▶ [Material for this task]
........

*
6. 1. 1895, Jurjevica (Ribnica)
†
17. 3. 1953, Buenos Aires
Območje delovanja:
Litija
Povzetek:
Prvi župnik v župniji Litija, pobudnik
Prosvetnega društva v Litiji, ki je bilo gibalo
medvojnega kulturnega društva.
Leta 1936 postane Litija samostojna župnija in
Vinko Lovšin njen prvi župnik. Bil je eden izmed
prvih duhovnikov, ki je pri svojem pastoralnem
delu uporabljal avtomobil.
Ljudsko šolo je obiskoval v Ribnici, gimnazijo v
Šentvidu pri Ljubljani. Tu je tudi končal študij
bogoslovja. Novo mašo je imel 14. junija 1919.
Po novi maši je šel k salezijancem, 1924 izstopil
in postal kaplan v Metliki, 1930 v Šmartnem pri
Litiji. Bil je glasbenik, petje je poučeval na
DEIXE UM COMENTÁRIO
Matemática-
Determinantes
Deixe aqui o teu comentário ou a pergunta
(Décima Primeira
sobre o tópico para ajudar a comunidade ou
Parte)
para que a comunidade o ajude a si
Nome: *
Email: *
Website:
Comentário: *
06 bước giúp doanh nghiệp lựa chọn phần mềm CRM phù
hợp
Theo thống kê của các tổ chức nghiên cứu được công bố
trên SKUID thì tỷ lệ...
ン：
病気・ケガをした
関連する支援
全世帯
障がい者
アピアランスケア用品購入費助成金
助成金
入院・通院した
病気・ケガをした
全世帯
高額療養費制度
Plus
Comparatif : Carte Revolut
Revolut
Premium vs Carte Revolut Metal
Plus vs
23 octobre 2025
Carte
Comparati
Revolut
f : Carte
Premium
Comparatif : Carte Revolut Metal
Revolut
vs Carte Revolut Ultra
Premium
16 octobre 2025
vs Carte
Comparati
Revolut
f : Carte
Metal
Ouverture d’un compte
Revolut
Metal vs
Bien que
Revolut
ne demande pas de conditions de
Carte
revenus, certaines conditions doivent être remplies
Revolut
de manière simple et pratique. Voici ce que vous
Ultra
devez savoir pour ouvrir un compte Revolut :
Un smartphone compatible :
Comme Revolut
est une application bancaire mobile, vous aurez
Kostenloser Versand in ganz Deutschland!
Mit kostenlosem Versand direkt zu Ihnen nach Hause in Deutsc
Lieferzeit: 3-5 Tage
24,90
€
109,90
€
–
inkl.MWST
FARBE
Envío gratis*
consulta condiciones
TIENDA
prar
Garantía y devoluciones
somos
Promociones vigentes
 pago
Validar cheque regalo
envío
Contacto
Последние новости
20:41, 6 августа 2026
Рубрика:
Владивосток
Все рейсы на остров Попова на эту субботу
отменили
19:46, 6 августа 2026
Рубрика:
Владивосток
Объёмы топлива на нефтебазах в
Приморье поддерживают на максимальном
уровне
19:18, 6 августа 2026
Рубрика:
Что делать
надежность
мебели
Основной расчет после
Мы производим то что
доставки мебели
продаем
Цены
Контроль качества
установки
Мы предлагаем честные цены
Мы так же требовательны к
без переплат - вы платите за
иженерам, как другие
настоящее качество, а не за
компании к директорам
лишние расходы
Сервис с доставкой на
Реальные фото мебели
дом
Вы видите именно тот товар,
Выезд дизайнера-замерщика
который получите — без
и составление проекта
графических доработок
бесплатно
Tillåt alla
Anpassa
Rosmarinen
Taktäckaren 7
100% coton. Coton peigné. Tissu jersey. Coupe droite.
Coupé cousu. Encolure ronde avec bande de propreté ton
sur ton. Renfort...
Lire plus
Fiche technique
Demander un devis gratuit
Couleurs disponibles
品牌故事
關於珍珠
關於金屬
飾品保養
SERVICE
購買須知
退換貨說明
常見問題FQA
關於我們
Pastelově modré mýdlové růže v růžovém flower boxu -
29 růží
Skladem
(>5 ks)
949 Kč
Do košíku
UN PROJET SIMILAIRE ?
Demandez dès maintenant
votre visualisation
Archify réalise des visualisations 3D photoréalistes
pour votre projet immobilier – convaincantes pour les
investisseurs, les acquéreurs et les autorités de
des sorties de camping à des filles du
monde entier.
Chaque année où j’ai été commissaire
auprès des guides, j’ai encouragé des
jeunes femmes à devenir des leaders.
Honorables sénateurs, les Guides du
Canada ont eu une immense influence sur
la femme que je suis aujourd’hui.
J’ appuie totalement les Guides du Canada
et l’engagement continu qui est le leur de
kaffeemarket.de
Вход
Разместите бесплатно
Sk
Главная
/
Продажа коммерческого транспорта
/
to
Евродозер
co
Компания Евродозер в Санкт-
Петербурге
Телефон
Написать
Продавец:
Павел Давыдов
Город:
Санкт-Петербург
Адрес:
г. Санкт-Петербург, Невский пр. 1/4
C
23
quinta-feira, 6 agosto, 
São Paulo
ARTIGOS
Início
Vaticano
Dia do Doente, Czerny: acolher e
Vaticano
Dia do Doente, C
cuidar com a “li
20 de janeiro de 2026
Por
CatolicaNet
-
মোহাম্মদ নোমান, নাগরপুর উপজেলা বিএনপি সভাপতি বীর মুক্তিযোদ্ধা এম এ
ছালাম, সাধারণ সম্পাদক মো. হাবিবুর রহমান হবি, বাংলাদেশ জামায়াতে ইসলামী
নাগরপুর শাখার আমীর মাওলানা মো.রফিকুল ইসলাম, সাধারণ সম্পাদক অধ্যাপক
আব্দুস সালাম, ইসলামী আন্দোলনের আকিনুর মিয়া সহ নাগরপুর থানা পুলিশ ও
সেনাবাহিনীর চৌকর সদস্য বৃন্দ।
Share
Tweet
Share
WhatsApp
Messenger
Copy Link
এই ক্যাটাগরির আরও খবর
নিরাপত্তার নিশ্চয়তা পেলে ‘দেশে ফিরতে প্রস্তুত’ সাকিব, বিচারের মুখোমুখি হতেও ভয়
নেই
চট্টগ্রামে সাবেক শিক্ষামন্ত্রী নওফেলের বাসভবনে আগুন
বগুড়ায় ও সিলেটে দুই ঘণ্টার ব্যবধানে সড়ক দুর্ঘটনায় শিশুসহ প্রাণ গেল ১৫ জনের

........

▶ [Exercise directions] Retype the data. Every line must match the original exactly.

▶ [Answer]
*
6. 1. 1895, Jurjevica (Ribnica)
†
17. 3. 1953, Buenos Aires
Območje delovanja:
Litija
Povzetek:
Prvi župnik v župniji Litija, pobudnik
Prosvetnega društva v Litiji, ki je bilo gibalo
medvojnega kulturnega društva.
Leta 1936 postane Litija samostojna župnija in
Vinko Lovšin njen prvi župnik. Bil je eden izmed
prvih duhovnikov, ki je pri svojem pastoralnem
delu uporabljal avtomobil.
Ljudsko šolo je obiskoval v Ribnici, gimnazijo v
Šentvidu pri Ljubljani. Tu je tudi končal študij
bogoslovja. Novo mašo je imel 14. junija 1919.
Po novi maši je šel k salezijancem, 1924 izstopil
in postal kaplan v Metliki, 1930 v Šmartnem pri
Litiji. Bil je glasbenik, petje je poučeval na
DEIXE UM COMENTÁRIO
Matemática-
Determinantes
Deixe aqui o teu comentário ou a pergunta
(Décima Primeira
sobre o tópico para ajudar a comunidade ou
Parte)
para que a comunidade o ajude a si
Nome: *
Email: *
Website:
Comentário: *
06 bước giúp doanh nghiệp lựa chọn phần mềm CRM phù
hợp
Theo thống kê của các tổ chức nghiên cứu được công bố
trên SKUID thì tỷ lệ...
ン：
病気・ケガをした
関連する支援
全世帯
障がい者
アピアランスケア用品購入費助成金
助成金
入院・通院した
病気・ケガをした
全世帯
高額療養費制度
Plus
Comparatif : Carte Revolut
Revolut
Premium vs Carte Revolut Metal
Plus vs
23 octobre 2025
Carte
Comparati
Revolut
f : Carte
Premium
Comparatif : Carte Revolut Metal
Revolut
vs Carte Revolut Ultra
Premium
16 octobre 2025
vs Carte
Comparati
Revolut
f : Carte
Metal
Ouverture d’un compte
Revolut
Metal vs
Bien que
Revolut
ne demande pas de conditions de
Carte
revenus, certaines conditions doivent être remplies
Revolut
de manière simple et pratique. Voici ce que vous
Ultra
devez savoir pour ouvrir un compte Revolut :
Un smartphone compatible :
Comme Revolut
est une application bancaire mobile, vous aurez
Kostenloser Versand in ganz Deutschland!
Mit kostenlosem Versand direkt zu Ihnen nach Hause in Deutsc
Lieferzeit: 3-5 Tage
24,90
€
109,90
€
–
inkl.MWST
FARBE
Envío gratis*
consulta condiciones
TIENDA
prar
Garantía y devoluciones
somos
Promociones vigentes
 pago
Validar cheque regalo
envío
Contacto
Последние новости
20:41, 6 августа 2026
Рубрика:
Владивосток
Все рейсы на остров Попова на эту субботу
отменили
19:46, 6 августа 2026
Рубрика:
Владивосток
Объёмы топлива на нефтебазах в
Приморье поддерживают на максимальном
уровне
19:18, 6 августа 2026
Рубрика:
Что делать
надежность
мебели
Основной расчет после
Мы производим то что
доставки мебели
продаем
Цены
Контроль качества
установки
Мы предлагаем честные цены
Мы так же требовательны к
без переплат - вы платите за
иженерам, как другие
настоящее качество, а не за
компании к директорам
лишние расходы
Сервис с доставкой на
Реальные фото мебели
дом
Вы видите именно тот товар,
Выезд дизайнера-замерщика
который получите — без
и составление проекта
графических доработок
бесплатно
Tillåt alla
Anpassa
Rosmarinen
Taktäckaren 7
100% coton. Coton peigné. Tissu jersey. Coupe droite.
Coupé cousu. Encolure ronde avec bande de propreté ton
sur ton. Renfort...
Lire plus
Fiche technique
Demander un devis gratuit
Couleurs disponibles
品牌故事
關於珍珠
關於金屬
飾品保養
SERVICE
購買須知
退換貨說明
常見問題FQA
關於我們
Pastelově modré mýdlové růže v růžovém flower boxu -
29 růží
Skladem
(>5 ks)
949 Kč
Do košíku
UN PROJET SIMILAIRE ?
Demandez dès maintenant
votre visualisation
Archify réalise des visualisations 3D photoréalistes
pour votre projet immobilier – convaincantes pour les
investisseurs, les acquéreurs et les autorités de
des sorties de camping à des filles du
monde entier.
Chaque année où j’ai été commissaire
auprès des guides, j’ai encouragé des
jeunes femmes à devenir des leaders.
Honorables sénateurs, les Guides du
Canada ont eu une immense influence sur
la femme que je suis aujourd’hui.
J’ appuie totalement les Guides du Canada
et l’engagement continu qui est le leur de
kaffeemarket.de
Вход
Разместите бесплатно
Sk
Главная
/
Продажа коммерческого транспорта
/
to
Евродозер
co
Компания Евродозер в Санкт-
Петербурге
Телефон
Написать
Продавец:
Павел Давыдов
Город:
Санкт-Петербург
Адрес:
г. Санкт-Петербург, Невский пр. 1/4
C
23
quinta-feira, 6 agosto, 
São Paulo
ARTIGOS
Início
Vaticano
Dia do Doente, Czerny: acolher e
Vaticano
Dia do Doente, C
cuidar com a “li
20 de janeiro de 2026
Por
CatolicaNet
-
মোহাম্মদ নোমান, নাগরপুর উপজেলা বিএনপি সভাপতি বীর মুক্তিযোদ্ধা এম এ
ছালাম, সাধারণ সম্পাদক মো. হাবিবুর রহমান হবি, বাংলাদেশ জামায়াতে ইসলামী
নাগরপুর শাখার আমীর মাওলানা মো.রফিকুল ইসলাম, সাধারণ সম্পাদক অধ্যাপক
আব্দুস সালাম, ইসলামী আন্দোলনের আকিনুর মিয়া সহ নাগরপুর থানা পুলিশ ও
সেনাবাহিনীর চৌকর সদস্য বৃন্দ।
Share
Tweet
Share
WhatsApp
Messenger
Copy Link
এই ক্যাটাগরির আরও খবর
নিরাপত্তার নিশ্চয়তা পেলে ‘দেশে ফিরতে প্রস্তুত’ সাকিব, বিচারের মুখোমুখি হতেও ভয়
নেই
চট্টগ্রামে সাবেক শিক্ষামন্ত্রী নওফেলের বাসভবনে আগুন
বগুড়ায় ও সিলেটে দুই ঘণ্টার ব্যবধানে সড়ক দুর্ঘটনায় শিশুসহ প্রাণ গেল ১৫ জনের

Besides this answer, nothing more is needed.